*** Begin section ***
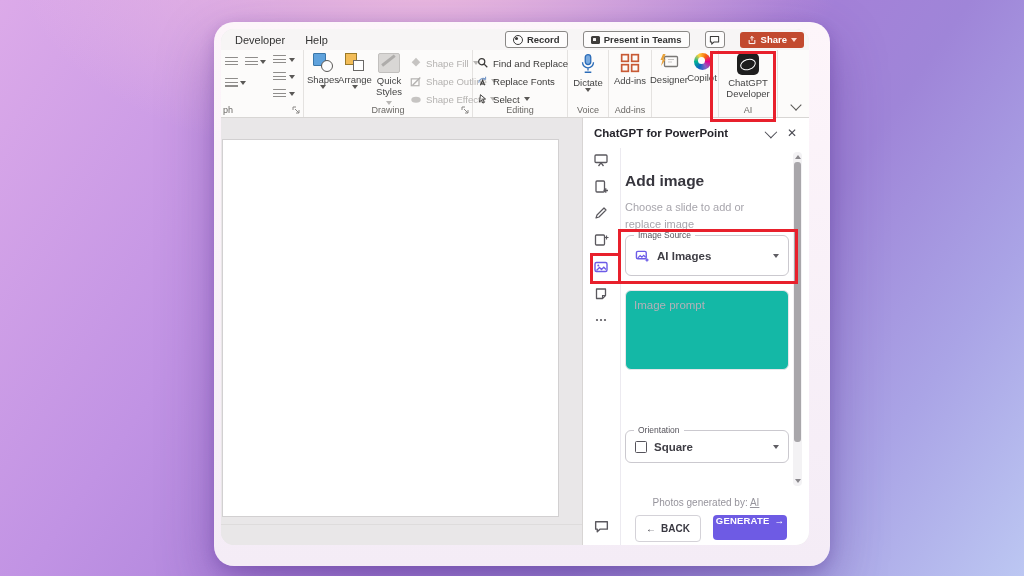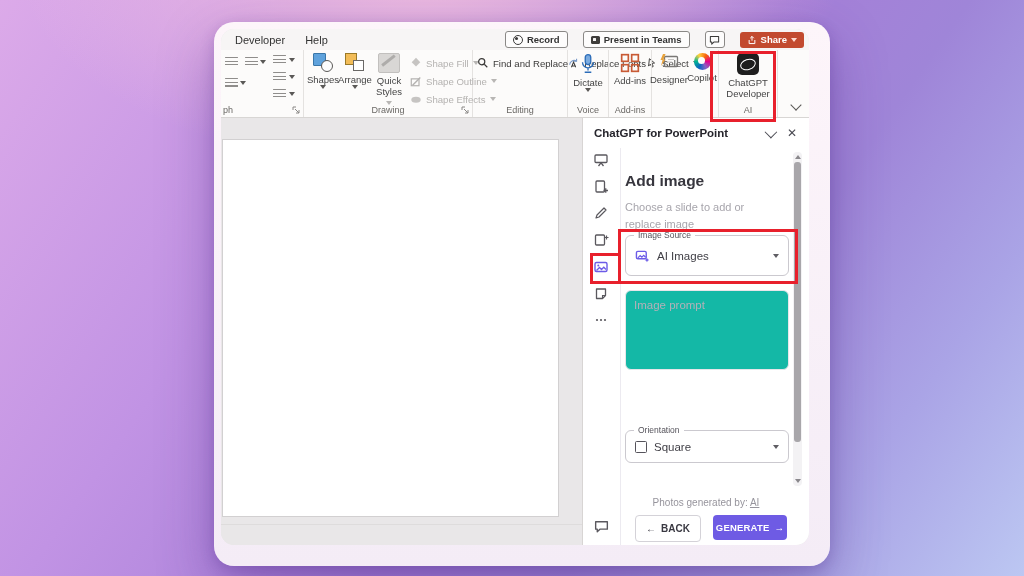--- a/index.html
+++ b/index.html
@@ -201,7 +201,7 @@
         </div>
 
         <div class="rgroup" style="width:94px">
-          <div style="position:absolute;left:4px;top:4px;display:flex;flex-direction:row">
+          <div style="position:absolute;left:4px;top:4px;display:flex;flex-direction:column">
             <div class="smallrow">
               <svg width="12" height="12" viewBox="0 0 14 14">
                   <circle cx="5.5" cy="5.5" r="3.6" fill="none" stroke="#3b3a39" stroke-width="1.4"></circle>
*** End section ***
## TASK INSTRUCTIONS
Lines holding the word "absolute" are the answer; copy every one from the records above.

## FINAL ANSWER
-          <div style="position:absolute;left:4px;top:4px;display:flex;flex-direction:row">
+          <div style="position:absolute;left:4px;top:4px;display:flex;flex-direction:column">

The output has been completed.